I’ve been slightly obsessed with greens lately (case in point: this beet leaves pesto, this sorrel soup, and the carrot top pesto I am about to tell you all about). Can you blame me? It’s summer and I happen to live in a country where buying produce from local farmers is a way of life. Germany is cool like that.
After three years in Nuremberg, I finally know exactly where to get all my fresh produce. There is, of course, the market in the Old Town. I have two trusted vendors there who don’t mind my broken German and always give an apple or a strawberry to Kroshka, my one-and-a-half-year-old.
While the market is open all week, the best day to visit is Friday. On Fridays, there’s an additional stall that sells not only local, but organic vegetables and a whole range of greens, like dandelion, Thai basil, sorrel, and sage to name a few.
I’ve also got not one, but two online markets that help to connect farmers to consumers, so I order in either one interchangeably or in both when I am too greedy (or forgetful). Last, and — opposite to how the saying normal goes — also least, there are supermarkets, my last resort.

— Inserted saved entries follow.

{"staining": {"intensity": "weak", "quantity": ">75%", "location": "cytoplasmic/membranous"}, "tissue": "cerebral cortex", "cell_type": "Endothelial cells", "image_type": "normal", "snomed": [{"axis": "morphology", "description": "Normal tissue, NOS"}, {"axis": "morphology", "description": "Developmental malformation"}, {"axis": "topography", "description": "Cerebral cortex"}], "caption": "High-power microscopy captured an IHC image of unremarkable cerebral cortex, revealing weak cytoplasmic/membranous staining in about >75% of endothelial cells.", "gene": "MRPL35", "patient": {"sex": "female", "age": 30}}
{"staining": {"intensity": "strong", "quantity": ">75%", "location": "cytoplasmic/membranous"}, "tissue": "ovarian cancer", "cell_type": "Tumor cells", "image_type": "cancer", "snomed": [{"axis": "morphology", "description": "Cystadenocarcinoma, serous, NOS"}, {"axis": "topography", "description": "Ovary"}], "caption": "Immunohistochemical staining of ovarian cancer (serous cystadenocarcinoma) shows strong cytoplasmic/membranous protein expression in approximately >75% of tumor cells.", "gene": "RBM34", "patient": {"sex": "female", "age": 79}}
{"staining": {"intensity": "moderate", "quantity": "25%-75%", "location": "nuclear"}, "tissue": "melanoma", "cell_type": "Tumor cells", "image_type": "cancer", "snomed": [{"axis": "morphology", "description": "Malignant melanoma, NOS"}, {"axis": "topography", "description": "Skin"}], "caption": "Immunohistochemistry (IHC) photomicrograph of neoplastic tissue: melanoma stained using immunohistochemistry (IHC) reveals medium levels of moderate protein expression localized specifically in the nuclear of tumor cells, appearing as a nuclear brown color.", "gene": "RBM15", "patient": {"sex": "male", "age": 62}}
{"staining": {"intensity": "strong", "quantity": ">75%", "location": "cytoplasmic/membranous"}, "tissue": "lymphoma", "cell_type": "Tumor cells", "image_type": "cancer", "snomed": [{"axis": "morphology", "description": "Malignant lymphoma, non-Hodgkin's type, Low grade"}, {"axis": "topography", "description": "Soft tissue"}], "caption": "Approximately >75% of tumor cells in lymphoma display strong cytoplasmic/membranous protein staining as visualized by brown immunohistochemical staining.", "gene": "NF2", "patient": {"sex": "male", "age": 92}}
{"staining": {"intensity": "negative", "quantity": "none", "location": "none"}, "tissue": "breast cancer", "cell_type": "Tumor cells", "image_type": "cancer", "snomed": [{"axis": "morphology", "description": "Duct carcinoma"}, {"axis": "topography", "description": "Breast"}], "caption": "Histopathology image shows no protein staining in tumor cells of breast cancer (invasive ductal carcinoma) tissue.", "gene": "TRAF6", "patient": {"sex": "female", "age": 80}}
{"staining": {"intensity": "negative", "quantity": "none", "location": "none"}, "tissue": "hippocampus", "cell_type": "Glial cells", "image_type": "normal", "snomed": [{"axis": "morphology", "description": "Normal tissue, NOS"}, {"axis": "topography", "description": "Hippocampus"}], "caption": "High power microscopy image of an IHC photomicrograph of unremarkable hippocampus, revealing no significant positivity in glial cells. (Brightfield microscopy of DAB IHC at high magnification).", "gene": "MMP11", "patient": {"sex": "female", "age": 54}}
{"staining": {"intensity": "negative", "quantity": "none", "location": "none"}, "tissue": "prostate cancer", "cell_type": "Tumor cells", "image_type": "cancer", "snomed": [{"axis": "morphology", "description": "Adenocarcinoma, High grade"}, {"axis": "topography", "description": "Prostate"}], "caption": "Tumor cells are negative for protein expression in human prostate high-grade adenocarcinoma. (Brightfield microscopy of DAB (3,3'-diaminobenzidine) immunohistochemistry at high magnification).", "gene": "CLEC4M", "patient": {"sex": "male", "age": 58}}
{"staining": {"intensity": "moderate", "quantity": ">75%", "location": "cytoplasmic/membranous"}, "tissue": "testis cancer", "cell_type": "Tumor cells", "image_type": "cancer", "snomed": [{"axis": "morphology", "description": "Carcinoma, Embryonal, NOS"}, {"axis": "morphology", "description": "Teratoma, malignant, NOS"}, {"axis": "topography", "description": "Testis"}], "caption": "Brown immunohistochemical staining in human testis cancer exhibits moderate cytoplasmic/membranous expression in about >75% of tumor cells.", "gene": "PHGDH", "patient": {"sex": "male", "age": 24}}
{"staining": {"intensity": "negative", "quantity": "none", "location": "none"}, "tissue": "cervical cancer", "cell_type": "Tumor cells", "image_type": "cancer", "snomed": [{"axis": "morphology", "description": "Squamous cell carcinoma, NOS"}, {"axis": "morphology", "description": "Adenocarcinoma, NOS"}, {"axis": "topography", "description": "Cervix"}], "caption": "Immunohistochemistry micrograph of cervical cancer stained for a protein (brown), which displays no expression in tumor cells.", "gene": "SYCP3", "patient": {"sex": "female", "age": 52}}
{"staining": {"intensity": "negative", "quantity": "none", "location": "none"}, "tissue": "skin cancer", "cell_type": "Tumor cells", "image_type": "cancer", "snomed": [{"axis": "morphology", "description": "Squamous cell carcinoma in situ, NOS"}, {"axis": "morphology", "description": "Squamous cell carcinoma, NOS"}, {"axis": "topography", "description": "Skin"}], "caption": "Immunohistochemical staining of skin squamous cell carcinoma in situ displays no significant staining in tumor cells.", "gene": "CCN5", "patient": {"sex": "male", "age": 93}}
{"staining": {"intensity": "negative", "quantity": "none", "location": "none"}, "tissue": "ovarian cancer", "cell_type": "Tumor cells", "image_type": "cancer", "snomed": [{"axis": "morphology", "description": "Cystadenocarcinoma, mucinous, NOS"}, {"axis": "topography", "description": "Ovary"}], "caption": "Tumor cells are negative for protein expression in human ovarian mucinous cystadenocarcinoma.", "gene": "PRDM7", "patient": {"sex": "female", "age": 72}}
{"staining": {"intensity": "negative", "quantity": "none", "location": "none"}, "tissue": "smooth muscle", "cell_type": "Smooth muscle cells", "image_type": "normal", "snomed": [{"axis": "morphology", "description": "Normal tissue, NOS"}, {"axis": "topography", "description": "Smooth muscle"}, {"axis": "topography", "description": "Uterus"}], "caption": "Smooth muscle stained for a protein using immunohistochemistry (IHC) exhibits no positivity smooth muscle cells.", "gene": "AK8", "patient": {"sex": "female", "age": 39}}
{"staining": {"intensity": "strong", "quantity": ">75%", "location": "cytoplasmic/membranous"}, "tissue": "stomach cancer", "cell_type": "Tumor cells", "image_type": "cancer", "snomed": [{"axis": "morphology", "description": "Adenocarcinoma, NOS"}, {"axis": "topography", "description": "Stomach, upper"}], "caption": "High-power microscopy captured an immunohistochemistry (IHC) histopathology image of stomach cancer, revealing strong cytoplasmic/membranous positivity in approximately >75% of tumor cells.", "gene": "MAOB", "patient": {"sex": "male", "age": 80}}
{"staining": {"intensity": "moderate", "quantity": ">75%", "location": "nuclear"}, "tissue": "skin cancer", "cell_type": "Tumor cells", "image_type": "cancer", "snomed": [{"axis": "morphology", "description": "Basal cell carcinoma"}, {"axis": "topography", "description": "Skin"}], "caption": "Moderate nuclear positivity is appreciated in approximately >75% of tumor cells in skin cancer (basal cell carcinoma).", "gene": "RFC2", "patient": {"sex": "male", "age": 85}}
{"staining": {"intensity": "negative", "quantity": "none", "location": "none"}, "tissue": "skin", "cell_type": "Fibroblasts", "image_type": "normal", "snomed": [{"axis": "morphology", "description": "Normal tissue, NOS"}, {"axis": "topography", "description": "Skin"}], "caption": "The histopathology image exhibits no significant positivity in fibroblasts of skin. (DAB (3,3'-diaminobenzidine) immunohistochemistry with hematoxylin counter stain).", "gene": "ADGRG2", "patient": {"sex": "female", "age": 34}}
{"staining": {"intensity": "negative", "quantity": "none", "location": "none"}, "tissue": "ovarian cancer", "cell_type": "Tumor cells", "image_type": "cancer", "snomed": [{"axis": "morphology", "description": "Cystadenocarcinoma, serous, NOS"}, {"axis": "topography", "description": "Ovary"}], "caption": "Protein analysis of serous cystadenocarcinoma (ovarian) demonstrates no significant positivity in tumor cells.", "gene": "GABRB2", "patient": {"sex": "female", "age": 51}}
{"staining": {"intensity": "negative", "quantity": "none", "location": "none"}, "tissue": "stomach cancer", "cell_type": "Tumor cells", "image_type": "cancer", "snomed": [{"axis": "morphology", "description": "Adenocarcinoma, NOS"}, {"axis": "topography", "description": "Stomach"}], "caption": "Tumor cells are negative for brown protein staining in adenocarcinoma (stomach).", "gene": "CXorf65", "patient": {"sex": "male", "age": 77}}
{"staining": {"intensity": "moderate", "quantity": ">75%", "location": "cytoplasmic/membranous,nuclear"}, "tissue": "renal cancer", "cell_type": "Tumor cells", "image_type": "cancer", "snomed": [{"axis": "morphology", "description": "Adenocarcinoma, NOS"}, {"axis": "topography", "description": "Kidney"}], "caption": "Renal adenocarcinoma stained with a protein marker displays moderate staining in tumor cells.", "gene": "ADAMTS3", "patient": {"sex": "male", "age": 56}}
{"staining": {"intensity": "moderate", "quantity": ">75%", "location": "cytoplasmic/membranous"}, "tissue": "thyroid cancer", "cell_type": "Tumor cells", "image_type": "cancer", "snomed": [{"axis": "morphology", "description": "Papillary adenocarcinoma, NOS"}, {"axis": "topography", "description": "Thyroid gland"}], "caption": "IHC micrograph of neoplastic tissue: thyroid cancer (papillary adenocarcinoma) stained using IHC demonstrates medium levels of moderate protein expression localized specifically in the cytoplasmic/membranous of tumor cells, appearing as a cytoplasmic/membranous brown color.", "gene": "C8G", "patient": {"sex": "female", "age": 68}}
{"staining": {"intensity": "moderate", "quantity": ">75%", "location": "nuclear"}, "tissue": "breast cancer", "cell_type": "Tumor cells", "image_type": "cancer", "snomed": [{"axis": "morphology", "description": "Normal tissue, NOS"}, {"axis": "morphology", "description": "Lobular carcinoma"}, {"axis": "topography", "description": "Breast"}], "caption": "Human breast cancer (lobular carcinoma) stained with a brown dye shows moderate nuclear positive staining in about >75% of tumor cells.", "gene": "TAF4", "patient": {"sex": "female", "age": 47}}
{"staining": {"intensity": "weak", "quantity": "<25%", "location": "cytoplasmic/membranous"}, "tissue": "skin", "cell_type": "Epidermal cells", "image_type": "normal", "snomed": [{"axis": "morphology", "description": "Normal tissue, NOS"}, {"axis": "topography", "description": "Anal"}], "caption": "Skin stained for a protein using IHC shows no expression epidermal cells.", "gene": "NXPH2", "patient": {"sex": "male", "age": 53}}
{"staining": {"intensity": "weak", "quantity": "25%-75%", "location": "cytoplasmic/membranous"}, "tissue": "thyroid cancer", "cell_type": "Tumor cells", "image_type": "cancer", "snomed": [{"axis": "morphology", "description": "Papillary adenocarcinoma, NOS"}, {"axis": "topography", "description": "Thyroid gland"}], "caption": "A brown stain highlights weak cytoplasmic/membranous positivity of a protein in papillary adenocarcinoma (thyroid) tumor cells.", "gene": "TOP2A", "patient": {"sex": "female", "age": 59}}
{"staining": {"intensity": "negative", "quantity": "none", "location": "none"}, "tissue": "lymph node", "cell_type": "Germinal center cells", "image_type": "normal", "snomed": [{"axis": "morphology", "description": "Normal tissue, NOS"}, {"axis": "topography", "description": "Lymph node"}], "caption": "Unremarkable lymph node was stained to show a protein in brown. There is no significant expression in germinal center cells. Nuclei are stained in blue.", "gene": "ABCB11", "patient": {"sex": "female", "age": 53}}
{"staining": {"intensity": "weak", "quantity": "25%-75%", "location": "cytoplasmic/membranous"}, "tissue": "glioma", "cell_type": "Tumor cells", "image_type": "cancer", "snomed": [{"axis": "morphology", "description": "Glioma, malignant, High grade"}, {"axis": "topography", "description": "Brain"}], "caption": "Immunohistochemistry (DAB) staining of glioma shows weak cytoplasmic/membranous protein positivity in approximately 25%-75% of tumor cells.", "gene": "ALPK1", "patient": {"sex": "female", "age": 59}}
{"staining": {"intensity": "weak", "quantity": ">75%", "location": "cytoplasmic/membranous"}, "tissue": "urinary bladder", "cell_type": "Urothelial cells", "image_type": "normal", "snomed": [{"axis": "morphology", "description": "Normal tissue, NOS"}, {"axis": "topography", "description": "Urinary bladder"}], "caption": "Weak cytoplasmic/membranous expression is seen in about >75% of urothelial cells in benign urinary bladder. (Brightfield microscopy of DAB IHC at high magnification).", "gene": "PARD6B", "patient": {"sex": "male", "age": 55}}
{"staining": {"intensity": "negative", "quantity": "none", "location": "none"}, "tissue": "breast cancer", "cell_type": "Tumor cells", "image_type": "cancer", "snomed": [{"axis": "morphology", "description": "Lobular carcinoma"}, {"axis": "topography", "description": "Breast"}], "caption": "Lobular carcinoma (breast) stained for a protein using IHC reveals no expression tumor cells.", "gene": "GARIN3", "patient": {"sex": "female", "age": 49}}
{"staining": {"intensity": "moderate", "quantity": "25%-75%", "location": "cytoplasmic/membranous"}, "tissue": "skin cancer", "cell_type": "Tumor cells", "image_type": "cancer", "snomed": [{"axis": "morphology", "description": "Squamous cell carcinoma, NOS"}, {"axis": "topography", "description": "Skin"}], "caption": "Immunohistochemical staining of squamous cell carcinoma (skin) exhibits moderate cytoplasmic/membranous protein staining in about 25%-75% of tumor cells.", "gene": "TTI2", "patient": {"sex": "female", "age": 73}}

It makes me immensely happy to get fresh produce pretty much straight from the garden bed. It is a privilege that I recognize and treasure. So much so that sometimes I have to spend a whole evening sorting through, washing, and drying greens, because I accidentally bought several bags worth of produce. Some people can’t restrain themselves at a candy store, I go crazy when I see bunches of fresh parsley and arugula.
On days like that, I make pesto. You see, greens are wonderful, but moody. Don’t you dare leaving them on the counter, with a rubber band tied around the stems. One must give them a nice cool bath, preferably changing the water a few times, pat them dry with a clean towel, and then store in the refrigerator, making sure the delicate leaves are not squished. A greens spa, if you will. But even after all that trouble you only have a few days to use them up. That’s why pesto is my best friend: it keeps for a week in the fridge or a few months in the freezer.
Out of fear that my precious greens will wilt before I get to use them, I’ve been making all kinds of pesto lately, carrot top pesto being one of the top contenders for my favorites. The bright green tops somehow turn dark, moody green when blended.
I use sunflower seeds instead of nuts and a few dates for added sweetness, a trick I learned from Bon Appétit: they suggest serving lamb meatballs with raisin pesto. “You can do that?” was my first reaction, but now I came to love adding dried fruit to greens.
The only drawback I noticed with making carrot top pesto is that carrot leaves, not unlike eggplants, soak in all the olive oil, no matter how much you keep adding. It’s easily solved, though. If you keep your pesto in the fridge and it looks a little dry and crumbly, add a few tablespoons of olive oil right before serving it.
A Few Tips on Making Carrot Top Pesto
- Get the freshest carrots with bright green tops that almost stand upright. Make sure the leaves are neither wilted, nor discolored.
- Wash the carrot tops well. I leave them in a salad bowl with lots of cold water for 10-15 minutes, until sand and dirt come to the bottom. I hold the greens to the side of the bowl and discard the water. Fill the bowl again and leave for another 10 minutes. Repeat 3-4 times until the water is completely clean.
- Remove all the stems — they are too rough for the carrot top pesto.
- Refrigerate the pesto for up to a week in the fridge or a few months in the freezer.
- If the pesto looks a little dry when you take it out of the fridge, add a few tablespoons of olive oil.
- 65 grams (2 cups, tightly packed) carrot leaves without stems, washed and dried
- 50 grams (1/3 cup) sunflower seeds, toasted
- 2 dates, pitted
- 2 medium garlic cloves, peeled
- 120 ml (1/2 cup + 1 tablespoon) extra virgin olive oil
- 1/3 teaspoon salt
- 35 grams (2/3 cup) grated Parmesan
Place the carrot leaves, sunflower seeds, dates, and garlic cloves into a blender and pulse until the ingredients are thoroughly ground. Add olive oil and salt and pulse again a few times till you get a smooth paste. Transfer pesto into a bowl and fold in grated Parmesan. Refrigerate if not using right away.